> Task directions: Throughout the entries below, report every line where "pour" is found.

Page-level text extractions
━━━━━━━━━━

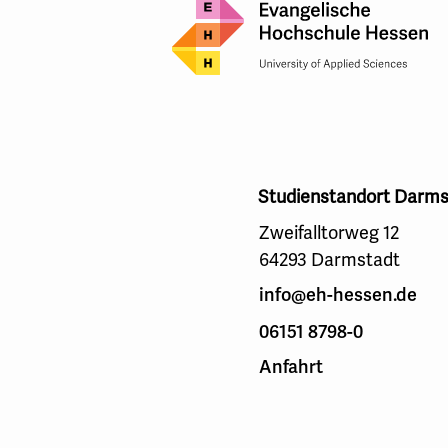
Studienstandort Darms
Zweifalltorweg 12
64293 Darmstadt
info@eh-hessen.de
06151 8798-0
Anfahrt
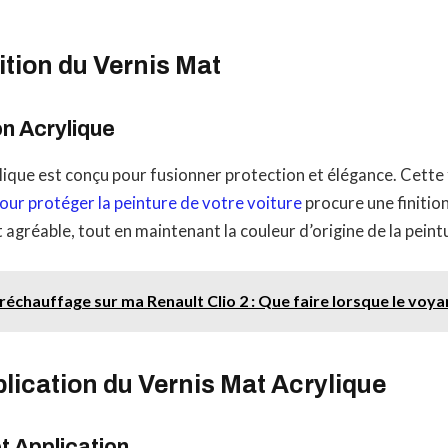
tion du Vernis Mat
n Acrylique
lique est conçu pour fusionner protection et élégance. Cette
pour protéger la peinture de votre voiture
procure une finition
agréable, tout en maintenant la couleur d’origine de la peint
échauffage sur ma Renault Clio 2 : Que faire lorsque le voyan
lication du Vernis Mat Acrylique
t Application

━━━━━━━━━━

> Exercise answer:
lique est conçu pour fusionner protection et élégance. Cette
pour protéger la peinture de votre voiture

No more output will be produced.